▸ Task prompt: Pick out each line of the items below that contains the string "IMPRINT" and copy those lines in full.
"""
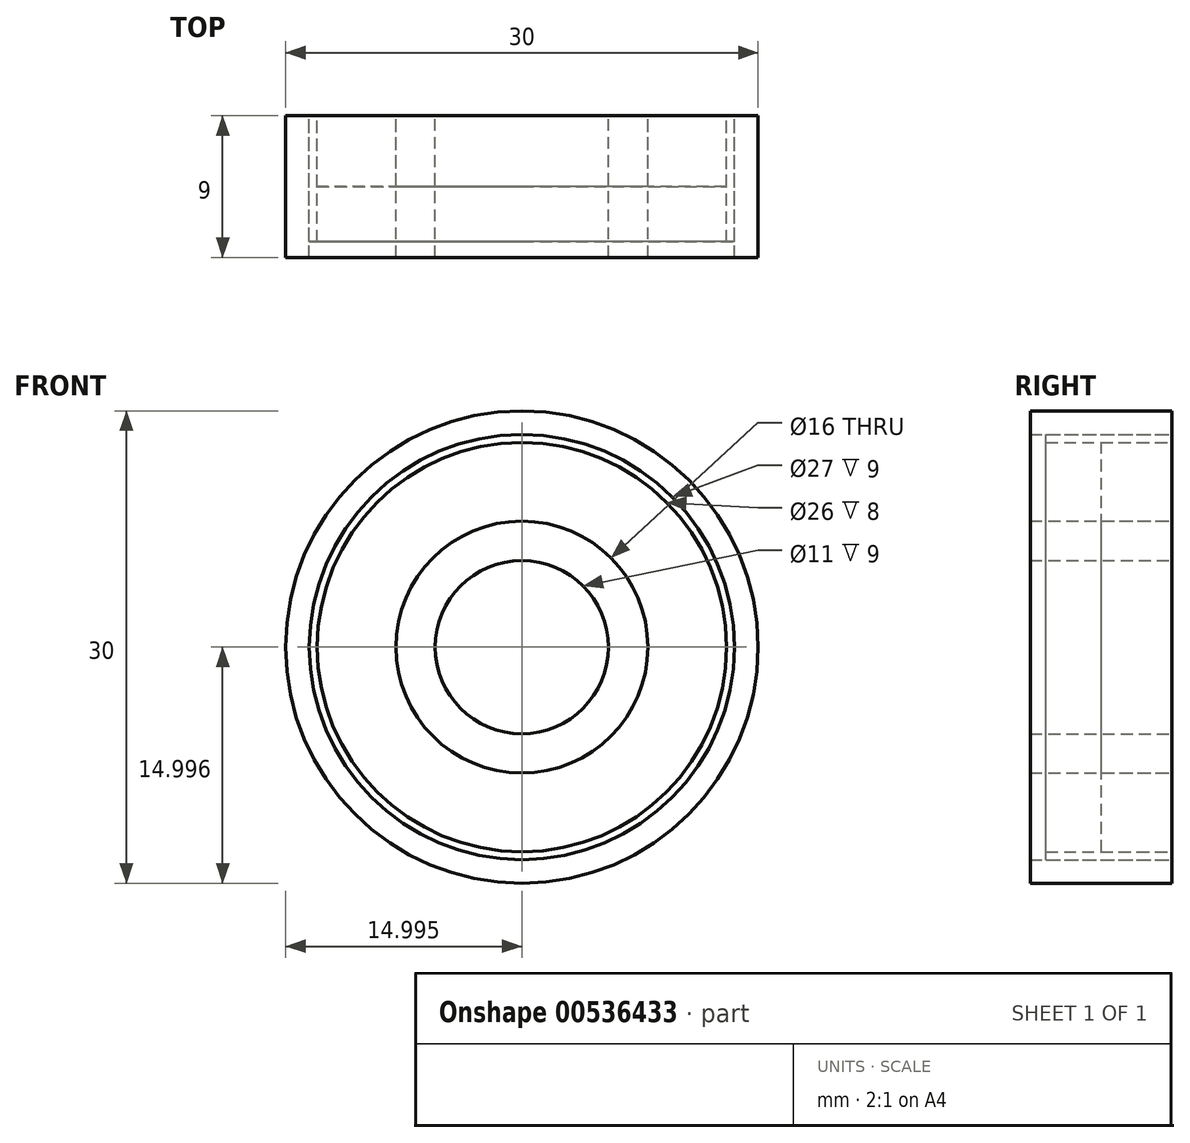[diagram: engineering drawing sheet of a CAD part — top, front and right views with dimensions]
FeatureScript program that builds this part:
annotation { "Feature Type Name" : "Feature", "Feature Type Description" : "" }
export const myFeature = defineFeature(function(context is Context, id is Id, definition is map)
    precondition{}
    {
        {
            var Q0;
            Q0=qCreatedBy(makeId("Front.planeOp"),FACE);
            var sketch = newSketch(context, id + "F0", { "sketchPlane" : qUnion([Q0])});
            skCircle(sketch, "E0", {"center": v(-33.97, -3.54) * mm, "radius": 5.5 * mm});
            skCircle(sketch, "E1", {"center": v(-33.97, -3.54) * mm, "radius": 15 * mm});
            skCircle(sketch, "E2", {"center": v(-33.97, -3.54) * mm, "radius": 13.5 * mm});
            skCircle(sketch, "E3", {"center": v(-33.97, -3.54) * mm, "radius": 13 * mm});
            skCircle(sketch, "E4", {"center": v(-33.97, -3.54) * mm, "radius": 8 * mm});
            skSolve(sketch);
        }
        {
            var Q0;
            Q0=makeQuery(id+"F0.imprint","IMPRINT",FACE,{"disambiguationData":[TD([[makeQuery(id+"F0.imprint","IMPRINT",EDGE,{"derivedFrom":sQuery(id+"F0.wireOp",EDGE,"E0")}),-1.0]])]});
            extrude(context, id + "F1", {"entities" : qUnion([Q0]), "depth" : 9 * mm, "offsetDistance" : 25 * mm});
        }
        {
            var Q0;
            Q0=makeQuery(id+"F0.imprint","IMPRINT",FACE,{"disambiguationData":[TD([[makeQuery(id+"F0.imprint","IMPRINT",EDGE,{"derivedFrom":sQuery(id+"F0.wireOp",EDGE,"E1")}),1.0]])]});
            extrude(context, id + "F2", {"entities" : qUnion([Q0]), "depth" : 9 * mm, "offsetDistance" : 25 * mm});
        }
        {
            var Q0;
            Q0=makeQuery(id+"F0.imprint","IMPRINT",FACE,{"disambiguationData":[TD([[makeQuery(id+"F0.imprint","IMPRINT",EDGE,{"derivedFrom":sQuery(id+"F0.wireOp",EDGE,"E2")}),1.0]])]});
            extrude(context, id + "F3", {"entities" : qUnion([Q0]), "depth" : 8 * mm, "offsetDistance" : 25 * mm});
        }
        {
            var Q0;
            Q0=makeQuery(id+"F0.imprint","IMPRINT",FACE,{"disambiguationData":[TD([[makeQuery(id+"F0.imprint","IMPRINT",EDGE,{"derivedFrom":sQuery(id+"F0.wireOp",EDGE,"E3")}),1.0]])]});
            extrude(context, id + "F4", {"entities" : qUnion([Q0]), "depth" : 4.5 * mm, "offsetDistance" : 25 * mm});
        }
    });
"""
▸ Written response:
            Q0=makeQuery(id+"F0.imprint","IMPRINT",FACE,{"disambiguationData":[TD([[makeQuery(id+"F0.imprint","IMPRINT",EDGE,{"derivedFrom":sQuery(id+"F0.wireOp",EDGE,"E0")}),-1.0]])]});
            Q0=makeQuery(id+"F0.imprint","IMPRINT",FACE,{"disambiguationData":[TD([[makeQuery(id+"F0.imprint","IMPRINT",EDGE,{"derivedFrom":sQuery(id+"F0.wireOp",EDGE,"E1")}),1.0]])]});
            Q0=makeQuery(id+"F0.imprint","IMPRINT",FACE,{"disambiguationData":[TD([[makeQuery(id+"F0.imprint","IMPRINT",EDGE,{"derivedFrom":sQuery(id+"F0.wireOp",EDGE,"E2")}),1.0]])]});
            Q0=makeQuery(id+"F0.imprint","IMPRINT",FACE,{"disambiguationData":[TD([[makeQuery(id+"F0.imprint","IMPRINT",EDGE,{"derivedFrom":sQuery(id+"F0.wireOp",EDGE,"E3")}),1.0]])]});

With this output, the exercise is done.